**SUPPLIED PASSAGE:**
--------------------------------

Ludwig Erhard Foundation Ludwig-Erhard-Stiftung e.V.
- Named after: Ludwig Erhard
- Formation: 1967
- Legal status: Non-profit foundation
- Headquarters: Bonn
- Members: 75
- Chair: Roland Koch
- Website: www.ludwig-erhard.de

= Ludwig Erhard Foundation =

German policy organization

The Ludwig Erhard Foundation (Ludwig-Erhard-Stiftung e.V.) is a public policy organization founded in 1967 by West German ex-Chancellor Ludwig Erhard in Bonn.

The foundation states that it aims to serve "the further development and strengthening of the Social market economy" through publications, talks and public events. The organization's charter states that its task is to promote "principles of liberty in politics and economy through civil education both inside and outside of Germany, as well as scientific work in the subject areas of economics and regulatory policy." The foundation states its overarching goal to be "freedom and responsibility as the foundation of the economic and social structure for the empowered citizen."

--------------------------------

(Saved entries)
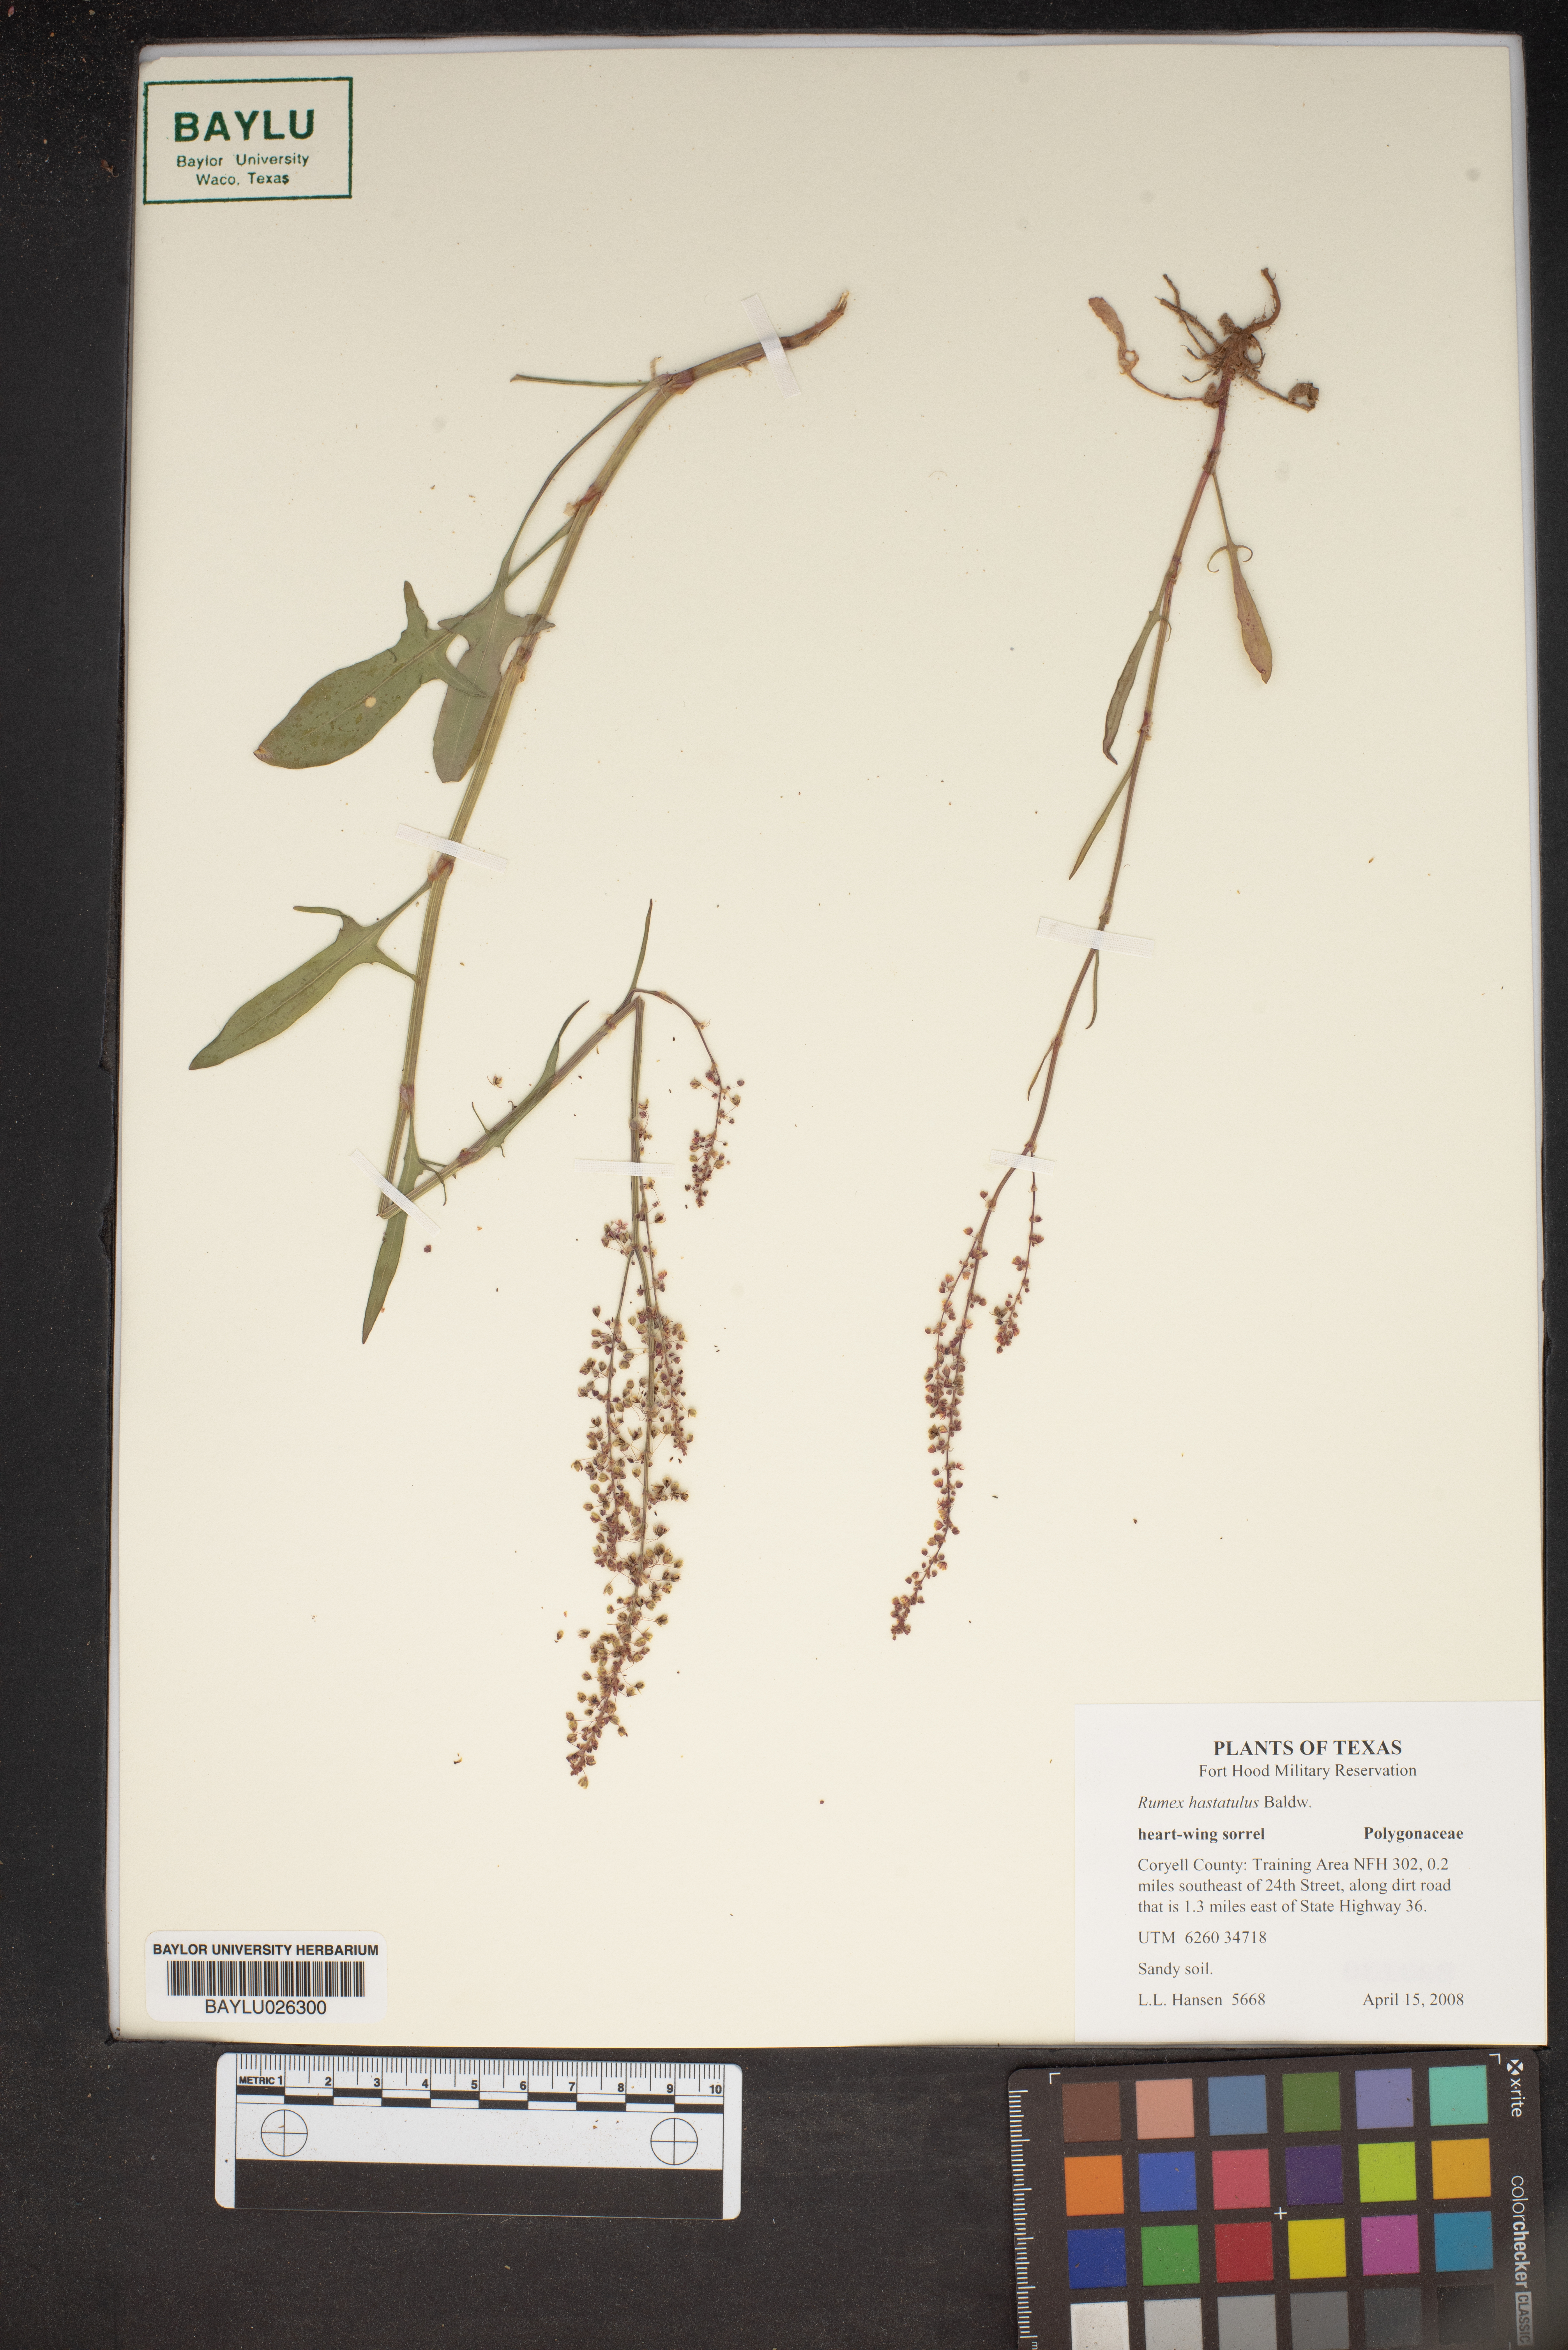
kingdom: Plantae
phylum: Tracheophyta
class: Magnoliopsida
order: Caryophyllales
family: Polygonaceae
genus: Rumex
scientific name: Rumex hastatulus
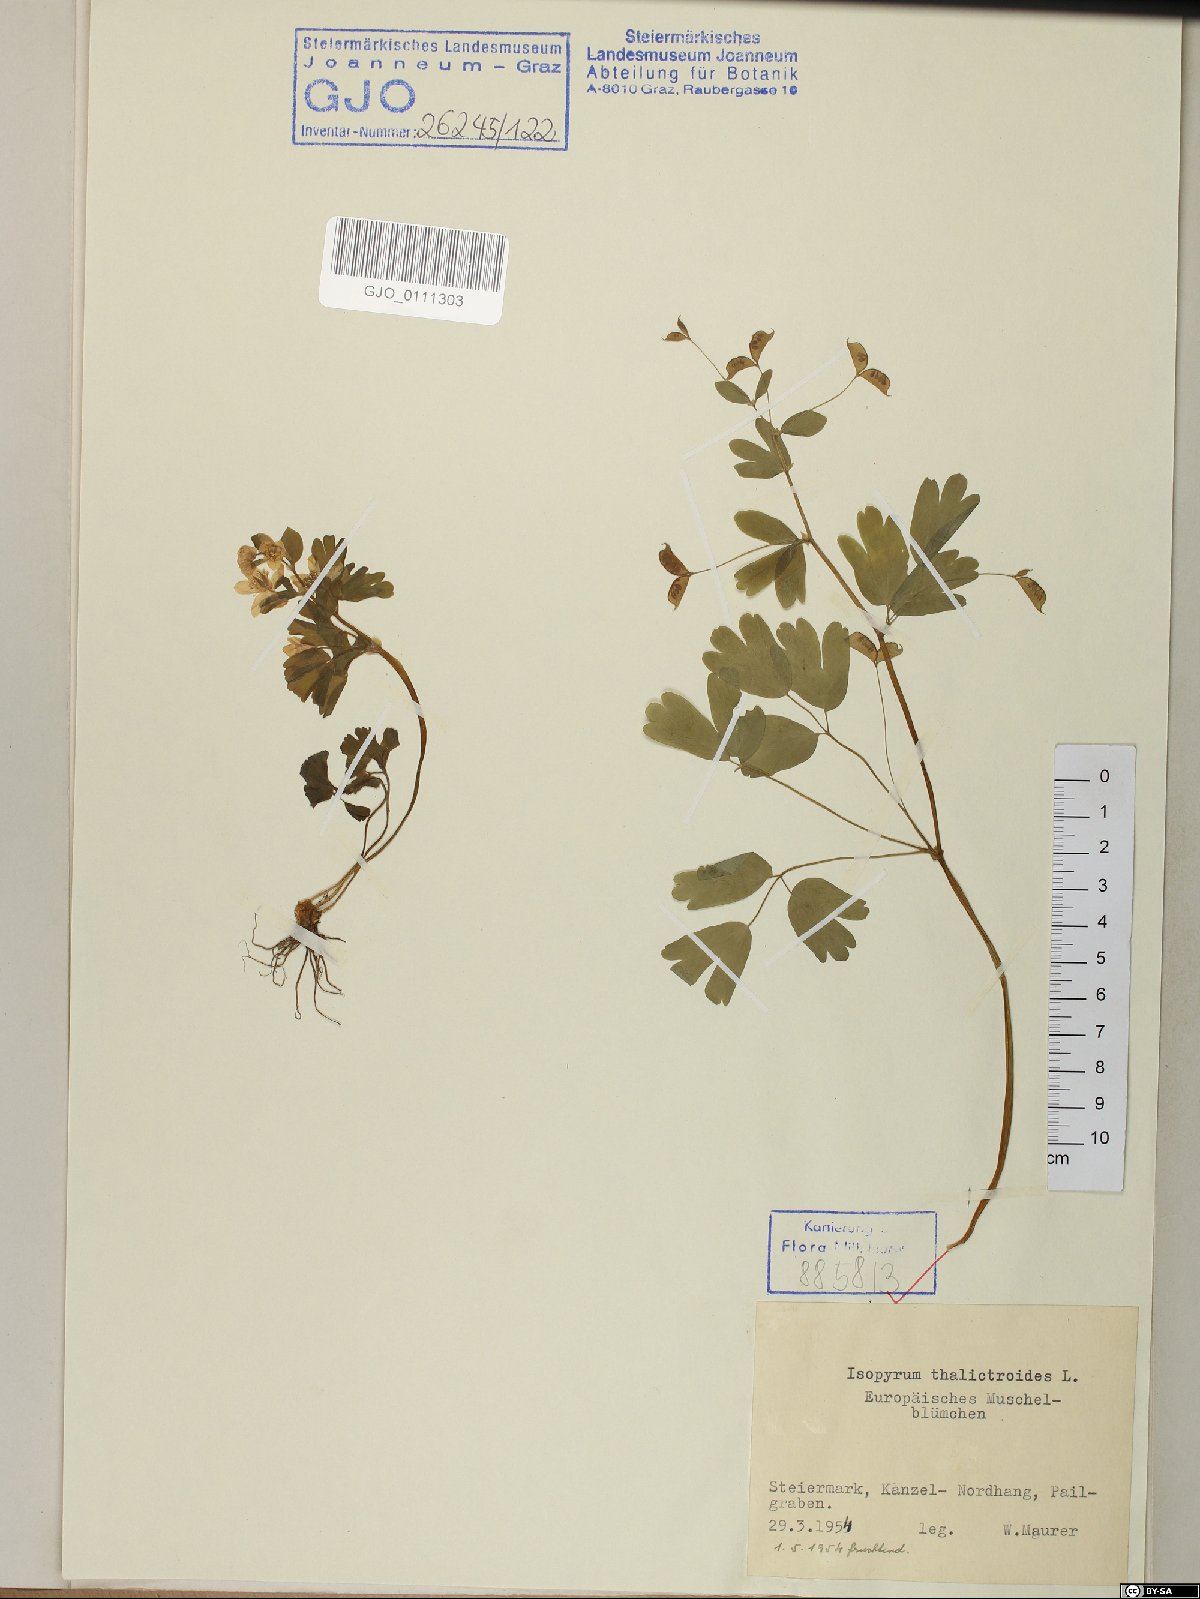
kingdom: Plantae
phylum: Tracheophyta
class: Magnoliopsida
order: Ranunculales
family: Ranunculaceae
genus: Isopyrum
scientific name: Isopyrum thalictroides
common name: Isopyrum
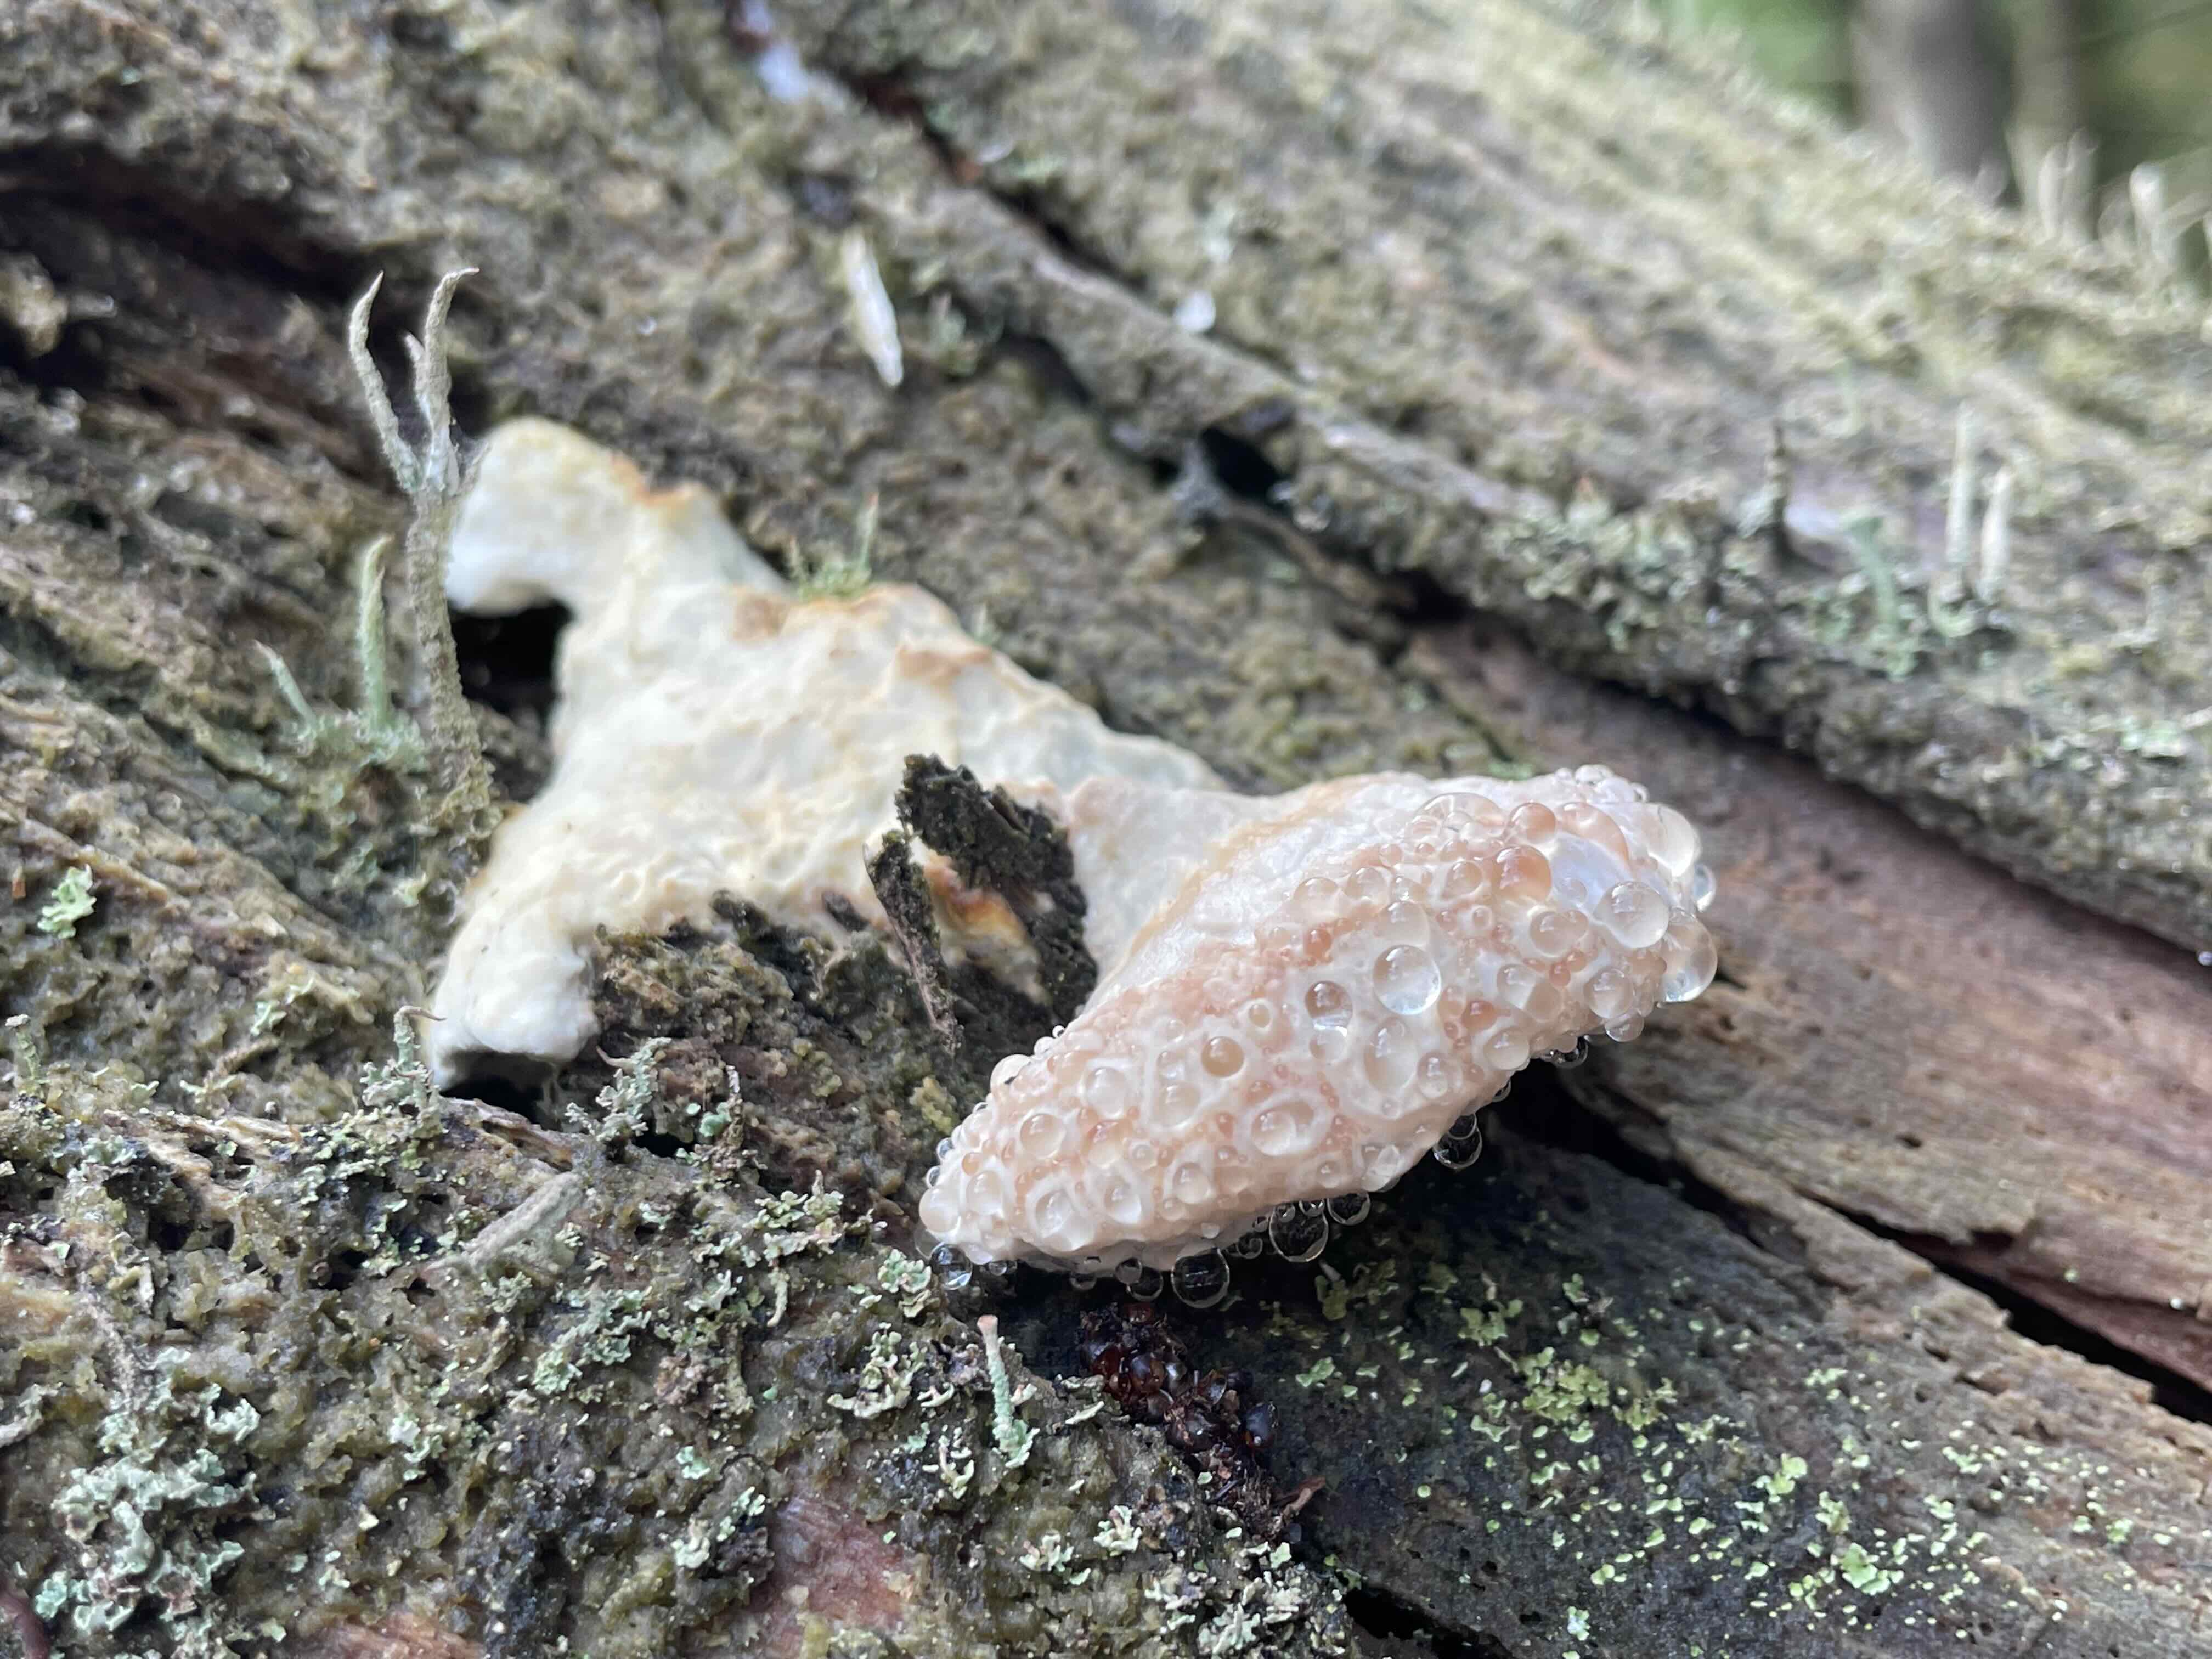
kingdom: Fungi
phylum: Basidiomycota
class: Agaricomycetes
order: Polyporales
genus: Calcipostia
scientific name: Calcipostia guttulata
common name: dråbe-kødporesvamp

--------------------------------

**TASK REQUIREMENTS:**
1. In the Ludwig Erhard Foundation page, who is listed as chair of the foundation?
2. Give again the part of the Ludwig Erhard Foundation page from "The Ludwig Erhard" to "Erhard in Bonn.".
3. Decide whether each statement agrees with the Ludwig Erhard Foundation page: (a) The foundation was founded in 1967. (b) The foundation's headquarters are in Berlin. (c) The charter limits the foundation's civil education work to Germany.
The lines after the page stand apart from it as separate material.

**PROBLEM SOLUTIONS:**
1. Roland Koch

2.
The Ludwig Erhard Foundation (Ludwig-Erhard-Stiftung e.V.) is a public policy organization founded in 1967 by West German ex-Chancellor Ludwig Erhard in Bonn.

3.
(a) Yes: "founded in 1967 by West German ex-Chancellor Ludwig Erhard in Bonn"
(b) No: "Headquarters: Bonn"
(c) No: "through civil education both inside and outside of Germany"